The biblical story has multiple purposes, and for that reason, hundreds of millions of people of faith around the world integrate both the wisdom of the biblical genesis story and best and latest scientific insights regarding human origins. Included in that number are both myself and Werner Arber, the Vatican’s chief scientist and head of the Pontifical Academy of Sciences.

Like the hammer and saw used by a carpenter to build a home, we integrators appreciate that both stories of human origins are critically important in building better lives, but also that they should not be confused with each other.

You wouldn’t drive a nail with a saw, and we should not look to stories rooted in faith for the answers which can only come from those rooted in scientific inquiry.

The fact, however, that otherwise secular or atheist scientists keep referring to their search for the first human’s genetic code is more than a marketing “schtick” designed to capture the attention of our largely believing American public.
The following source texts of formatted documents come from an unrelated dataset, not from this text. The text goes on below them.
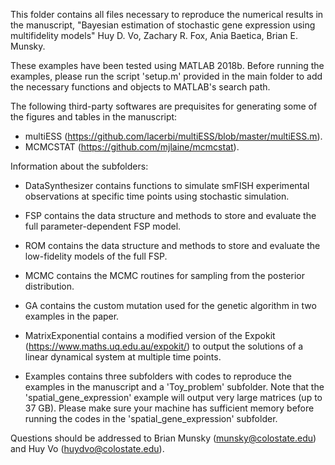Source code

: This folder contains all files necessary to reproduce the numerical results in the manuscript, 
"Bayesian estimation of stochastic gene expression using multifidelity models" 
Huy D. Vo, Zachary R. Fox, Ania Baetica, Brian E. Munsky.

These examples have been tested using MATLAB 2018b. Before running the examples, please run the script 'setup.m' provided in the main folder to add the necessary functions and objects to MATLAB's search path.

The following third-party softwares are prequisites for generating some of the figures and tables in 
the manuscript:
- multiESS (https://github.com/lacerbi/multiESS/blob/master/multiESS.m).
- MCMCSTAT (https://github.com/mjlaine/mcmcstat).

Information about the subfolders:

- DataSynthesizer contains functions to simulate smFISH experimental observations at specific time points using stochastic simulation.

- FSP contains the data structure and methods to store and evaluate the full parameter-dependent FSP model.

- ROM contains the data structure and methods to store and evaluate the low-fidelity models of the full FSP.

- MCMC contains the MCMC routines for sampling from the posterior distribution. 

- GA contains the custom mutation used for the genetic algorithm in two examples in the paper.

- MatrixExponential contains a modified version of the Expokit (https://www.maths.uq.edu.au/expokit/) to output the solutions of a linear dynamical system at multiple time points.

- Examples contains three subfolders with codes to reproduce the examples in the manuscript and a 'Toy_problem' subfolder. Note that the 'spatial_gene_expression' example will output very large matrices (up to 37 GB). Please make sure your machine has sufficient memory before running the codes in the 'spatial_gene_expression' subfolder.

Questions should be addressed to Brian Munsky (munsky@colostate.edu) and Huy Vo (huydvo@colostate.edu).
It suggests a recognition that all humans yearn to connect their lives and their life work to something more than a rendition of facts emerging from a laboratory.

Whatever science discovers about the original human genetic code, describing the search as the search for "Adam’s genes," places that search in a larger context – a context which recognizes that without some sense of “why” and “for what purpose,” even the most sophisticated understandings of “how,” are not sufficient to answer the questions which keep even the most strident atheists up at night.

The search for “Adam’s genes” should go on, not because we will ever find Adam’s genes or prove that there was an Adam, but because that labeling the search that way reminds us that whatever our dominant approach to life, scientific or religious, traditionally religious folk have much to learn from science, and classically secular scientists have much to learn from religion.